It’s been nearly a decade since the best stretch of Derek Bard’s golf career.
Bard was a standout at the University of Virginia when he finished runner-up to Bryson DeChambeau at the 2015 U.S. Amateur at Olympia Fields, where Bard’s run to the final included victories over Sepp Straka, Davis Riley and Jon Rahm. That next year he competed in the Masters and U.S. Open, and despite missing the cut in both, he turned pro the following summer with plenty of optimism after amassing 18 top-10s, including three wins, for the Cavaliers.
Bard was a former teammate of PGA Tour veteran Denny McCarthy, but Bard, now 29, is still waiting for his big-league breakthrough after years of grinding in the minors.
McCarthy is ranked No. 36 in the world rankings.
Bard? Try No. 2,162.
And yet, Bard’s fortunes could finally change this week at the Texas Children’s Houston Open, which Bard qualified for on Monday with a 10-under 62 at Westwood Golf Club to earn his first PGA Tour start since the 2017 Sanderson Farms Championship.
Bard will be joined in this week’s field at Memorial Park by three other Monday qualifiers – Wilson Furr (62), a former Alabama standout who lost his PGA Tour card after his rookie season last year; Pierceson Coody (64), part of Texas’ 2022 NCAA title squad who also failed to keep his PGA Tour card as a rookie last season; and Charlie Reiter (65), the long-hitting San Diego product who prevailed in a 4-for-1 playoff.

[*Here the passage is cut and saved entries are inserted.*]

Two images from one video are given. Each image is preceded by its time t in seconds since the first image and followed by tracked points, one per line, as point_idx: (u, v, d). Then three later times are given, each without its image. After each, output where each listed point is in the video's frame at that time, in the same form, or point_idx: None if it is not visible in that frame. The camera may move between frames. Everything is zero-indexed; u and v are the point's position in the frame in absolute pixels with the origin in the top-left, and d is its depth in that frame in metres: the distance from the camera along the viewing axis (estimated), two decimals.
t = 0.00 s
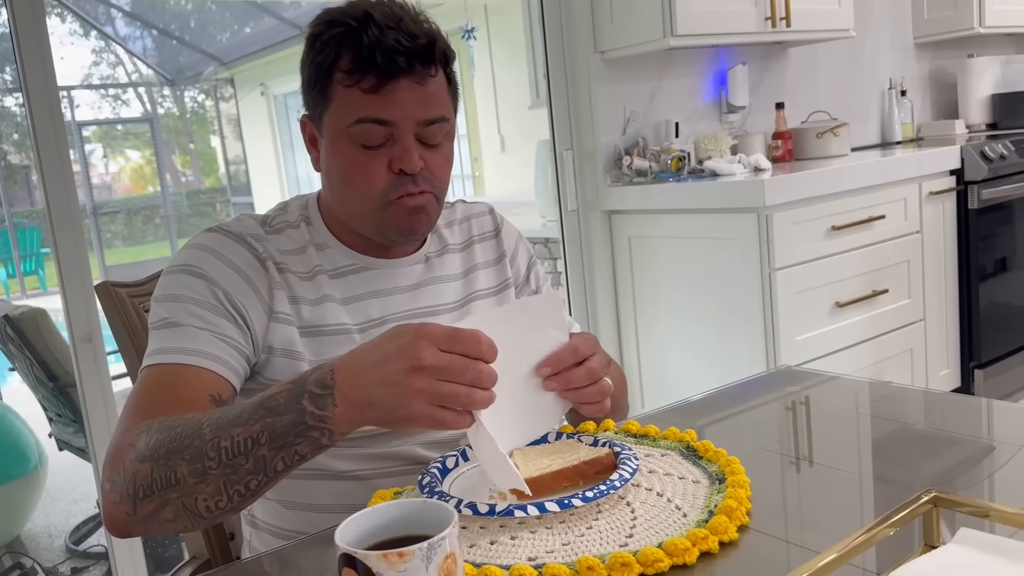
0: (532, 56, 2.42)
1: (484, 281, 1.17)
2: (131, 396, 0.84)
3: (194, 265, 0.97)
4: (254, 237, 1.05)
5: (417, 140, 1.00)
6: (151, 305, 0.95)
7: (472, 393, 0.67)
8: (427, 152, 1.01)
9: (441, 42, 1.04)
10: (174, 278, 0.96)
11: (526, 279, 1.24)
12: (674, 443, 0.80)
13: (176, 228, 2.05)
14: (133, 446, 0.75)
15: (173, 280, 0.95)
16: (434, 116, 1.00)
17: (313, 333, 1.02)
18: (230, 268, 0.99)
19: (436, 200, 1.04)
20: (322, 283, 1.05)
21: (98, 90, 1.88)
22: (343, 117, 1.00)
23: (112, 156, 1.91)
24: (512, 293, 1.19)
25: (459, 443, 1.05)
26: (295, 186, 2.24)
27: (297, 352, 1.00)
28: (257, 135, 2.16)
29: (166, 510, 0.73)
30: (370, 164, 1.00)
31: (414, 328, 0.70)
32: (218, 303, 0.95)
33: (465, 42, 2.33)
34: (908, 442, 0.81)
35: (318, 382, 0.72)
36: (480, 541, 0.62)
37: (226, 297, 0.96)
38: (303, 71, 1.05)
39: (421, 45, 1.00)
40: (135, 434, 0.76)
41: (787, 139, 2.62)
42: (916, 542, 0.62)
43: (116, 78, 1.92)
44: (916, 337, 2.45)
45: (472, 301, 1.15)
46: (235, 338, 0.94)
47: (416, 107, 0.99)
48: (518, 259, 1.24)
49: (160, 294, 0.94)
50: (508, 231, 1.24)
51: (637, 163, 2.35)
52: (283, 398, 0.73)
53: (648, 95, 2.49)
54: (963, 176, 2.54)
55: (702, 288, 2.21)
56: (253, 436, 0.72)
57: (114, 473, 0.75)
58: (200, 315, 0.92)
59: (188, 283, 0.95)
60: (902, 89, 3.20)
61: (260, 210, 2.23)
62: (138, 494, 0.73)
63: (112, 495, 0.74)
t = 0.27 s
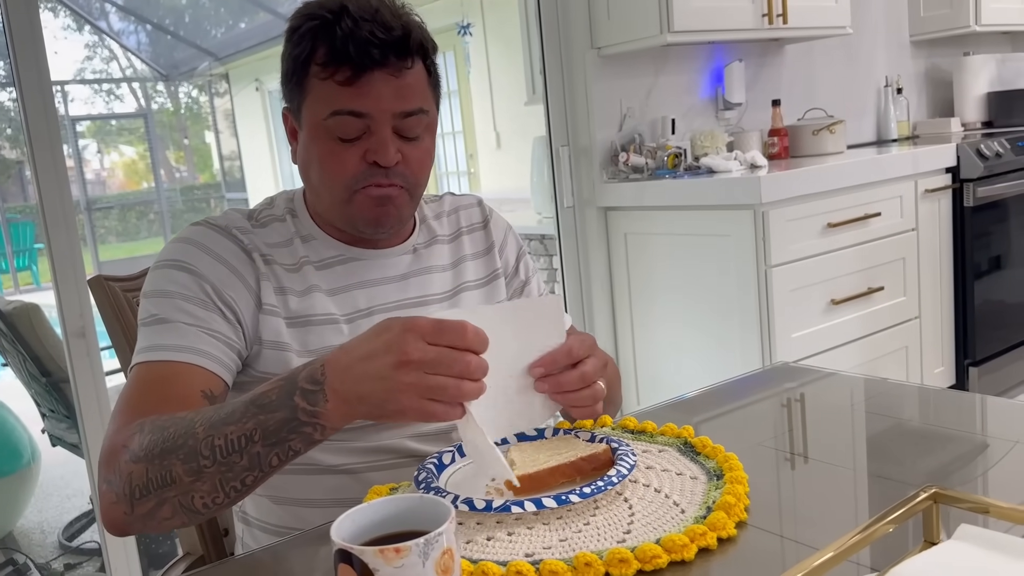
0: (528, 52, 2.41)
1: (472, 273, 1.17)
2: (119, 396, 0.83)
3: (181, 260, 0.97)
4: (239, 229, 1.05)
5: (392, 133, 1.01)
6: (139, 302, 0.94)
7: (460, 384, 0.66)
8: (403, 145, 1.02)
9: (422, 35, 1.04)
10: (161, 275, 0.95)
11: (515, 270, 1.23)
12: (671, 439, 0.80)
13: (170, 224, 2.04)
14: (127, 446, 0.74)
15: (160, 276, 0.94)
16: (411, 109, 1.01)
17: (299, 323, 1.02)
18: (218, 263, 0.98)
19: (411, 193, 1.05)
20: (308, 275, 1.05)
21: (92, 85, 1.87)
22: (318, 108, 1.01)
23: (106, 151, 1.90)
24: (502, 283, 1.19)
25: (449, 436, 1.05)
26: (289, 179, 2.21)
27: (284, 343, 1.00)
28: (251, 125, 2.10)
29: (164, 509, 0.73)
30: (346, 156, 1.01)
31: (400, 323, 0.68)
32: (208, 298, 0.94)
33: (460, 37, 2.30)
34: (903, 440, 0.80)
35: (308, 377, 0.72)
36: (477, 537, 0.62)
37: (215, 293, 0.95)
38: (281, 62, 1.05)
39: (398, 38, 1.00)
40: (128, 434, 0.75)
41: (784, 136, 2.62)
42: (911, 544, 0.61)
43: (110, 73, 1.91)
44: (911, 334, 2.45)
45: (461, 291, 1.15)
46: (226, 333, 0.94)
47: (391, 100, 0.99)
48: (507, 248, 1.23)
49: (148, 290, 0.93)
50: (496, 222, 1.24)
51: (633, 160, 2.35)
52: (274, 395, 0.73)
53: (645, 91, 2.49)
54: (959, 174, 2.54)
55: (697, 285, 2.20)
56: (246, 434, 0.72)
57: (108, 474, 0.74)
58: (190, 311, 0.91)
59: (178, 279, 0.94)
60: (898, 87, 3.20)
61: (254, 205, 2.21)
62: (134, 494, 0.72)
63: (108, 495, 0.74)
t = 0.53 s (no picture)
0: (528, 48, 2.40)
1: (466, 265, 1.18)
2: (124, 383, 0.83)
3: (179, 250, 0.96)
4: (236, 220, 1.04)
5: (382, 129, 1.00)
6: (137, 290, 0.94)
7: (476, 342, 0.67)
8: (394, 140, 1.01)
9: (407, 29, 1.03)
10: (160, 265, 0.94)
11: (509, 260, 1.24)
12: (673, 434, 0.80)
13: (168, 219, 2.04)
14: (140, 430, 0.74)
15: (160, 266, 0.94)
16: (397, 104, 1.00)
17: (295, 312, 1.02)
18: (216, 253, 0.98)
19: (404, 186, 1.05)
20: (303, 265, 1.04)
21: (88, 80, 1.85)
22: (306, 105, 1.00)
23: (104, 147, 1.89)
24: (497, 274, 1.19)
25: (447, 428, 1.05)
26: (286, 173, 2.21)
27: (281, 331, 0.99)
28: (249, 121, 2.12)
29: (181, 490, 0.73)
30: (334, 152, 1.00)
31: (416, 287, 0.69)
32: (208, 288, 0.94)
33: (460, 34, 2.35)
34: (900, 439, 0.80)
35: (324, 348, 0.72)
36: (479, 529, 0.62)
37: (215, 281, 0.95)
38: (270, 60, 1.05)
39: (383, 32, 0.99)
40: (140, 419, 0.76)
41: (783, 134, 2.62)
42: (907, 542, 0.61)
43: (107, 68, 1.89)
44: (910, 332, 2.45)
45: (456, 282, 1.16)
46: (227, 322, 0.94)
47: (378, 96, 0.99)
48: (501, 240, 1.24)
49: (147, 279, 0.93)
50: (489, 213, 1.24)
51: (633, 157, 2.34)
52: (291, 366, 0.73)
53: (645, 88, 2.49)
54: (958, 172, 2.54)
55: (696, 281, 2.20)
56: (264, 408, 0.72)
57: (121, 459, 0.75)
58: (191, 300, 0.91)
59: (178, 269, 0.94)
60: (898, 85, 3.20)
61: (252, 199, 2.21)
62: (150, 477, 0.73)
63: (122, 481, 0.74)
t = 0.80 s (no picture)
0: (529, 45, 2.40)
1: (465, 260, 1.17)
2: (133, 390, 0.83)
3: (180, 250, 0.96)
4: (235, 218, 1.05)
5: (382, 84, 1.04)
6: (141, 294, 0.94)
7: (491, 311, 0.71)
8: (394, 96, 1.05)
9: None
10: (161, 267, 0.94)
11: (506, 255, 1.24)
12: (673, 431, 0.80)
13: (167, 214, 2.04)
14: (156, 434, 0.74)
15: (161, 268, 0.94)
16: (391, 56, 1.05)
17: (296, 307, 1.01)
18: (217, 252, 0.98)
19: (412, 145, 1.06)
20: (302, 259, 1.04)
21: (88, 75, 1.84)
22: (306, 78, 1.05)
23: (104, 142, 1.89)
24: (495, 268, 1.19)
25: (447, 425, 1.04)
26: (286, 169, 2.20)
27: (279, 329, 0.99)
28: (250, 118, 2.12)
29: (203, 490, 0.73)
30: (340, 114, 1.03)
31: (419, 270, 0.70)
32: (211, 286, 0.94)
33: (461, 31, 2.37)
34: (898, 439, 0.80)
35: (334, 341, 0.71)
36: (478, 526, 0.62)
37: (217, 279, 0.95)
38: (258, 59, 1.10)
39: None
40: (155, 423, 0.75)
41: (785, 132, 2.61)
42: (905, 543, 0.60)
43: (107, 63, 1.88)
44: (910, 332, 2.45)
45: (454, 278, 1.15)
46: (230, 318, 0.94)
47: (372, 50, 1.04)
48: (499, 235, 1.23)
49: (149, 281, 0.93)
50: (487, 209, 1.24)
51: (634, 154, 2.34)
52: (303, 363, 0.72)
53: (646, 86, 2.48)
54: (959, 172, 2.54)
55: (697, 280, 2.20)
56: (281, 405, 0.72)
57: (139, 464, 0.74)
58: (196, 299, 0.91)
59: (181, 269, 0.94)
60: (899, 85, 3.20)
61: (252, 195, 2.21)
62: (171, 481, 0.73)
63: (142, 486, 0.74)
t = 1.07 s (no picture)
0: (533, 41, 2.40)
1: (468, 254, 1.17)
2: (137, 373, 0.83)
3: (183, 238, 0.97)
4: (237, 209, 1.05)
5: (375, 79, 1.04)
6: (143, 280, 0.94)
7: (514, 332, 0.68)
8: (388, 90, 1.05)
9: None
10: (164, 254, 0.94)
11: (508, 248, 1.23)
12: (678, 428, 0.80)
13: (171, 210, 2.03)
14: (160, 419, 0.74)
15: (164, 255, 0.94)
16: (383, 50, 1.05)
17: (300, 299, 1.01)
18: (218, 240, 0.98)
19: (405, 139, 1.07)
20: (304, 251, 1.04)
21: (92, 69, 1.85)
22: (300, 72, 1.05)
23: (107, 137, 1.89)
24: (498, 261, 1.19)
25: (450, 419, 1.05)
26: (289, 164, 2.21)
27: (282, 321, 0.99)
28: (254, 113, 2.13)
29: (202, 478, 0.74)
30: (334, 109, 1.03)
31: (447, 280, 0.70)
32: (214, 275, 0.94)
33: (466, 27, 2.41)
34: (900, 438, 0.80)
35: (347, 341, 0.72)
36: (484, 520, 0.62)
37: (219, 267, 0.96)
38: (255, 51, 1.10)
39: None
40: (160, 407, 0.75)
41: (790, 131, 2.62)
42: (907, 542, 0.60)
43: (110, 57, 1.88)
44: (913, 331, 2.45)
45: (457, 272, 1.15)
46: (233, 306, 0.94)
47: (365, 44, 1.04)
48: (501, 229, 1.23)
49: (152, 269, 0.93)
50: (489, 203, 1.24)
51: (638, 152, 2.34)
52: (315, 360, 0.73)
53: (651, 83, 2.48)
54: (964, 171, 2.54)
55: (700, 277, 2.20)
56: (288, 401, 0.72)
57: (139, 447, 0.74)
58: (199, 287, 0.91)
59: (184, 258, 0.94)
60: (904, 84, 3.19)
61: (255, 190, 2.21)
62: (172, 466, 0.73)
63: (142, 469, 0.74)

“I’ve always believed I could do this, that has never left,” he told Monday Q Info’s Ryan French last winter after advancing to the final stage of PGA Tour Q-School after a five-year hiatus.
Though Bard, who also got married last November, didn’t earn guaranteed starts on the Korn Ferry Tour, he did get into the Argentina Open earlier this year and made the cut, his first weekend on the KFT since the 2018 Club Colombia Championship.
While playing a full GPro Tour schedule the last couple years, Bard worked outside services at Atlantic Beach Country Club outside of Jacksonville, Florida, to help fund his golf career. That same club is home to 16-year-old phenom Miles Russell, who won again last weekend at the Junior Invitational at Sage Valley, as well as last year’s U.S. Amateur medalist, a 39-year-old landman by the name of Jimmy Ellis.
Consider Bard’s career, at least right now, firmly in between those two extremes.
“He’s a gritty competitor,” McCarthy said last fall at the RSM Classic. “Things really haven’t gone his way in pro golf. … I know he thought about possibly giving it up a time or two, so for him to stick through it this long and get to this point is really impressive; it’s not easy to do.”